May the hottest planet win – and that planet is without a doubt #KELT9b.
Scott Gaudi

Gaudi and his co-authors, who include astronomers from Vanderbilt and Lehigh Universities, first reported the new planet in a June 2017 issue of the journal Nature and at a presentation at the American Astronomical Society’s spring meeting.

“It’s a planet by any of the typical definitions based on mass, but its atmosphere is almost certainly unlike any other planet we’ve ever seen just because of the temperature of its day side,” Gaudi said at the time.

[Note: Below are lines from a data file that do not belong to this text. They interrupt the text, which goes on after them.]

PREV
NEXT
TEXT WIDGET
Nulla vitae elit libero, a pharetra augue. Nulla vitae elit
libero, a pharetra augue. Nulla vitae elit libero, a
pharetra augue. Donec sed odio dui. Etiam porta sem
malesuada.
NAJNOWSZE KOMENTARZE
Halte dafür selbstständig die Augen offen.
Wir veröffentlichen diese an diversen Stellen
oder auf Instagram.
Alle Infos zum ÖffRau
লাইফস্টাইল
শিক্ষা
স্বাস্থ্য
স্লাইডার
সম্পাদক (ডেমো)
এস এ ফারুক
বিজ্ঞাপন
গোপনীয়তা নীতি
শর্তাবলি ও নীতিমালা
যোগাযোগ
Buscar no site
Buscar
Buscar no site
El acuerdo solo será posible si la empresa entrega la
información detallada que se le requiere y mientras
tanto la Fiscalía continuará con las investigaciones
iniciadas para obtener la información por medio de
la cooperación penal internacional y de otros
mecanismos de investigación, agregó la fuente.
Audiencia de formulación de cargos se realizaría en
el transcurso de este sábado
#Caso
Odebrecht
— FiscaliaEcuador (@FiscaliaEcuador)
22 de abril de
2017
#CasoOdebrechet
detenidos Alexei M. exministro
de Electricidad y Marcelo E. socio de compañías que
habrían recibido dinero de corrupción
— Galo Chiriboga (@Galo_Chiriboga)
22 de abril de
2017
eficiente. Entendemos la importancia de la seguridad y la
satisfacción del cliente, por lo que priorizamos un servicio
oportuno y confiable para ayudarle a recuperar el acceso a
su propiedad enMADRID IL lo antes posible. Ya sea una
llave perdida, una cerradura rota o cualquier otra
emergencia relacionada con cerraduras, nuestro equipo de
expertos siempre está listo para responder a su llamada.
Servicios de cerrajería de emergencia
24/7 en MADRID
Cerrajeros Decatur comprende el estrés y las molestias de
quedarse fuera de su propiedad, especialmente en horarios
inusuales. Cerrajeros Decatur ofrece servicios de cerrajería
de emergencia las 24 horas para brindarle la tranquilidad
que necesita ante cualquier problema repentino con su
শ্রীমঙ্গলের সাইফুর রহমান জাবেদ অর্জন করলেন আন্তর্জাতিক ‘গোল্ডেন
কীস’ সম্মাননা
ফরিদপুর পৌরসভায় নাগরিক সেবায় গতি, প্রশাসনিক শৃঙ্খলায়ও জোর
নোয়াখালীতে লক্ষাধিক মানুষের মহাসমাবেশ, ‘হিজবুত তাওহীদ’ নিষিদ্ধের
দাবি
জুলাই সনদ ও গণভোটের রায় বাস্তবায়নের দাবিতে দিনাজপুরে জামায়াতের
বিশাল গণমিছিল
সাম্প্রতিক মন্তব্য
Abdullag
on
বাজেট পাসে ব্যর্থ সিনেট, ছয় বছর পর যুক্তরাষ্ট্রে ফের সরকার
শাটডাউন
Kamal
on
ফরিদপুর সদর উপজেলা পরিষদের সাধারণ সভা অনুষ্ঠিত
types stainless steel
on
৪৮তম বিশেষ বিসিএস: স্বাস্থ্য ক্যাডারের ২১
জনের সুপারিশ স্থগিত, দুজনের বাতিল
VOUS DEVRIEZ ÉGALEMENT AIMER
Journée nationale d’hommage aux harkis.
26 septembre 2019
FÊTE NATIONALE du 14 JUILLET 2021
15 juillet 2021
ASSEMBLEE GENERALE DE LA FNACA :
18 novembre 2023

As the finals votes came in last week, planet hunters on Twitter debated the merits of each planet, and the telescopes used to find each. KELT-9b was discovered with the equivalent of camera lens; PDS 70b was found through the Gemini telescope in Chile.

In the end, the Buckeye planet was victorious.

"Hats off to a worthy finals adversary: PDS 70b,” Gaudi said. “Thanks to the KELT team and our family of professional and amateur scientists who helped discover KELT-9b. Finally, thanks to everyone out there for voting in the 2018 ExoCup, and reminding us all how exciting exoplanets are!"

This story was updated from a previous version.